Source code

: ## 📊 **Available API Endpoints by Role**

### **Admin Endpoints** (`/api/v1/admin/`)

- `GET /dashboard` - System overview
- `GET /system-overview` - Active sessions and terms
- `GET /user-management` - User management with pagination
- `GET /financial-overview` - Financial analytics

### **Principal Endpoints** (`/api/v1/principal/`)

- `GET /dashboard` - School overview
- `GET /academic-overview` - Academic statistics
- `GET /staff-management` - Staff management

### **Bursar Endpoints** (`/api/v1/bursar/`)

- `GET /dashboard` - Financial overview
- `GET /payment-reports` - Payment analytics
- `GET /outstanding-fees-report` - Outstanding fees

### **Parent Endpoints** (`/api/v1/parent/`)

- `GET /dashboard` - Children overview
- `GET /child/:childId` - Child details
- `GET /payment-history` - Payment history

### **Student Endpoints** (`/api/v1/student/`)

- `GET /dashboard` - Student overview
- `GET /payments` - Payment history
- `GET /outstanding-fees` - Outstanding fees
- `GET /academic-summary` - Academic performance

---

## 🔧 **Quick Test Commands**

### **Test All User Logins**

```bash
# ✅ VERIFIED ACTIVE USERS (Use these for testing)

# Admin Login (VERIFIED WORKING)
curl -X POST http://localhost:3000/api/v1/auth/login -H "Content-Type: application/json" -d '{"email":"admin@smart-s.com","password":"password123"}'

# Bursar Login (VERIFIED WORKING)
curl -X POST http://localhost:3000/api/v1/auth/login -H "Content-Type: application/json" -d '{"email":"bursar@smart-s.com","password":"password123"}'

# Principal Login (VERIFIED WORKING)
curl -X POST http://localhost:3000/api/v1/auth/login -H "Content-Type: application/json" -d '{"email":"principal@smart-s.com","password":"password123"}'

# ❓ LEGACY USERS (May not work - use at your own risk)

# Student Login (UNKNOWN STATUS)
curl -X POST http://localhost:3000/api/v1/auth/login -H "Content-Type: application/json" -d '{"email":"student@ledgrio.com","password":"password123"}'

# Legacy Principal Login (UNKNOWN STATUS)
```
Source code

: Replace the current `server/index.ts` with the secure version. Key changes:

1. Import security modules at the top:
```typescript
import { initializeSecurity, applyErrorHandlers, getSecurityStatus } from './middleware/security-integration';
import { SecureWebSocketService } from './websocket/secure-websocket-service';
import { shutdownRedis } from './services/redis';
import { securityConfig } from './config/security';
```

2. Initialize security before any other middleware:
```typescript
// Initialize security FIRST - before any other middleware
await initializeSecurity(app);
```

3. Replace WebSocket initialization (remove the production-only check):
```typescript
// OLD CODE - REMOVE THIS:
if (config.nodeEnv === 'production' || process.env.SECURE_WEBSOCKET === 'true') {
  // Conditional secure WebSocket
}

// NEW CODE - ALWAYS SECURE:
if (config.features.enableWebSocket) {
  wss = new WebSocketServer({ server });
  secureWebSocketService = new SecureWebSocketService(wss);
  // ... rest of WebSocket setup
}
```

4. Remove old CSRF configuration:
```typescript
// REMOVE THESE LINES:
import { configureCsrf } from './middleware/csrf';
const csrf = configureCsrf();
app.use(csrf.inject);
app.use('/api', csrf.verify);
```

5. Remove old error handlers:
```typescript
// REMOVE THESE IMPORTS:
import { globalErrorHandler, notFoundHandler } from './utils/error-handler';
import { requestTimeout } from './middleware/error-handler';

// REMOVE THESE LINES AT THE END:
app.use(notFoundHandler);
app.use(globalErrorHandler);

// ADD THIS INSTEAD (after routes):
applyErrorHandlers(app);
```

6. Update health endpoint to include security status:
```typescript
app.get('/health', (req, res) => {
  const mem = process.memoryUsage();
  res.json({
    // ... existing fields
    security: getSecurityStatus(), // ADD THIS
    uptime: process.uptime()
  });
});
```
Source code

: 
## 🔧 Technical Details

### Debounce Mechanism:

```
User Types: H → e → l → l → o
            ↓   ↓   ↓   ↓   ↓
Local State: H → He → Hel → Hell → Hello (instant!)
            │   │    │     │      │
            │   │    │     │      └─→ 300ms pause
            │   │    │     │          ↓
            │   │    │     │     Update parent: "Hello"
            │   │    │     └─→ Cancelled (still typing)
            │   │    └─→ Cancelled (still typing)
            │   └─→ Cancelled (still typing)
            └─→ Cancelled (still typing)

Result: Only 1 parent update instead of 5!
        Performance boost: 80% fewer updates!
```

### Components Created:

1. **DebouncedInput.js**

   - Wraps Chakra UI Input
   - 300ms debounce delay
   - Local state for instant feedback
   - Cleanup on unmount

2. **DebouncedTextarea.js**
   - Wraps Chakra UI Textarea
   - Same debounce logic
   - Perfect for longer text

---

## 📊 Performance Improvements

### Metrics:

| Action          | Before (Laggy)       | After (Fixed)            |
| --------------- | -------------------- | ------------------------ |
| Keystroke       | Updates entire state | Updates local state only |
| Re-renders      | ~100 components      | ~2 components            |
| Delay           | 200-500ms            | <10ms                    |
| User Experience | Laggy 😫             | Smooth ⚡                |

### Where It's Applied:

*Exercise goal*
Write out the lines of the listing from the one with "- Cleanup on unmount" to the very end, inclusive, exactly as they appear and with nothing added.

*Response for this exercise*
   - Cleanup on unmount

2. **DebouncedTextarea.js**
   - Wraps Chakra UI Textarea
   - Same debounce logic
   - Perfect for longer text

---

## 📊 Performance Improvements

### Metrics:

| Action          | Before (Laggy)       | After (Fixed)            |
| --------------- | -------------------- | ------------------------ |
| Keystroke       | Updates entire state | Updates local state only |
| Re-renders      | ~100 components      | ~2 components            |
| Delay           | 200-500ms            | <10ms                    |
| User Experience | Laggy 😫             | Smooth ⚡                |

### Where It's Applied:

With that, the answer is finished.